Se il virologo diventa ridicolo
Il problema non è fidarsi della scienza: quello l’abbiamo sempre fatto, lo facciamo e lo faremo. Il problema è continuare a pensare che i portavoce della scienza siano certi signori che per due minuti di celebrità sono disposti a coprirsi di ridicolo. Guardando l’ignobile siparietto canoro del trio Lescano della virologia ripetuto oggi nientepopodimenoche con Umberto Smaila (avessi detto Vasco Rossi), i sentimenti provati sono stati nell’ordine: incredulità, negazione, sconcerto, disagio, imbarazzo, paralisi, secchezza delle fauci. E non tanto, e non solo, per la scarsa qualità della performance del coretto Crisanti-Pregliasco-Bassetti. E non tanto, e non solo, per l’esondazione di vanità che impedisce ai Ricchi e Poveri della pandemia di capire che stanno mandando al macero la loro dignità.
Senza voler fare di una esibizione fantozziana uno scandalo nazionale, resta il fatto che l’ultimo da cui ti aspetti una pagliacciata simile è l’esperto che da mesi ti dice che devi fare la persona seria. Il luminare che ti impone cosa puoi fare e non puoi fare, quali parenti puoi vedere a Natale e in quali regioni puoi andare in vacanza. Da chi elargisce quotidianamente patenti di moralità pretendi perlomeno che il modello sia il giuramento di Ippocrate e non lo stornello di Orietta Berti.
Ma a stupire realmente, in fondo, è lo scopo ultimo della carnevalata musicale. E cioè il convincimento dei tre tenori in camice bianco che la canzoncina natalizia jingle bells riscritta in chiave vaccinale, possa giocare un ruolo nella gestione della pandemia. Questi geni dello zecchino pandemico, nell’impugnare il microfono come a Sanremo, pensano davvero di aver fatto un’azione meritoria. Anziché correre a nascondersi, vorrebbero che li ringraziassimo (e qualche sventurato li ringrazia davvero). Come se assistere ai penosi gorgheggi canterini di un medico possa persuadere il no vax alla puntura, o i dubbiosi alla terza dose. Ma per chi ci avete preso? Sono trucchetti che fallirebbero con un bambino di tre anni.
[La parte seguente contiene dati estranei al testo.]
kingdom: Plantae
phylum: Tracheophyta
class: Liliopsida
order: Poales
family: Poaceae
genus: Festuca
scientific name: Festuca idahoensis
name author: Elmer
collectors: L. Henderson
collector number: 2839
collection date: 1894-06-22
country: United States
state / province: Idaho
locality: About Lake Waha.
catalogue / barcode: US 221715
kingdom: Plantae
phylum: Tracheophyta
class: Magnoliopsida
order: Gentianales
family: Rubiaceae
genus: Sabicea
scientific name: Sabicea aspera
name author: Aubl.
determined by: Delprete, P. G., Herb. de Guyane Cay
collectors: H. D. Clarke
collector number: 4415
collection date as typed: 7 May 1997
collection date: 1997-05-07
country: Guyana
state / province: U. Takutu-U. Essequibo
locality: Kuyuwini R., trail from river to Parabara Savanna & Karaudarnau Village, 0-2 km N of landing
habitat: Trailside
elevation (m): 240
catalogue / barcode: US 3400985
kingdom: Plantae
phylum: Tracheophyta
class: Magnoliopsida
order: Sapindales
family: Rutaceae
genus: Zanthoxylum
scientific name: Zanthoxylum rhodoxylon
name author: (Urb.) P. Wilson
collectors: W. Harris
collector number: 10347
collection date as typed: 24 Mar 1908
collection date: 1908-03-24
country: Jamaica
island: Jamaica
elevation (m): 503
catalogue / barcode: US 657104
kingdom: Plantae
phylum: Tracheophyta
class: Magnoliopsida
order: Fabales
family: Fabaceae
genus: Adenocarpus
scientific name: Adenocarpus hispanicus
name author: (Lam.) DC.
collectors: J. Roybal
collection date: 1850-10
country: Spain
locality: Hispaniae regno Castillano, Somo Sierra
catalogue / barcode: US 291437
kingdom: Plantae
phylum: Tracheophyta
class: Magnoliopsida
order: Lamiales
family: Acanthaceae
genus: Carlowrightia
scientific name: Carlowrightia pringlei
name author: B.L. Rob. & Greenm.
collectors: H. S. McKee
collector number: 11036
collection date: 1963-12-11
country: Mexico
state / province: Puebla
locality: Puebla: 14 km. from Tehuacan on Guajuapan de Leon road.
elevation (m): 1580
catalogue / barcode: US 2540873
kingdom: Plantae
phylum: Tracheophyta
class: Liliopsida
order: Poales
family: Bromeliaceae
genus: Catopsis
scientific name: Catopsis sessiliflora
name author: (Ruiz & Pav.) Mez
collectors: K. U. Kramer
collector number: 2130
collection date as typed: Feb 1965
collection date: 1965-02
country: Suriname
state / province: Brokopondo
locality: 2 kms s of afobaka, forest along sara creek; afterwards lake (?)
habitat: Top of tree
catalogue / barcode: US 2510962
A pensarci bene, sta qui la vera tristezza. Il fatto che questi personaggi, dopo mesi di predicozzi, continuino a trattarci da bambini: “fate i bravi e salveremo il Natale”, “fate i bravi o vi rinchiuderemo a Capodanno”, “fate i bravi e tutto andrà bene”. Forse sarebbe il caso di pretendere, finalmente, di essere trattati da adulti, come ha detto ultimamente Nicola Porro: su tutto, sul green pass, sui tamponi, sui lockdown, sulle previsioni pandemiche. Meno allarmismo e più sobrietà. Meno canzuncelle e più discorsi maturi. Meno pagliacciate, e più serietà.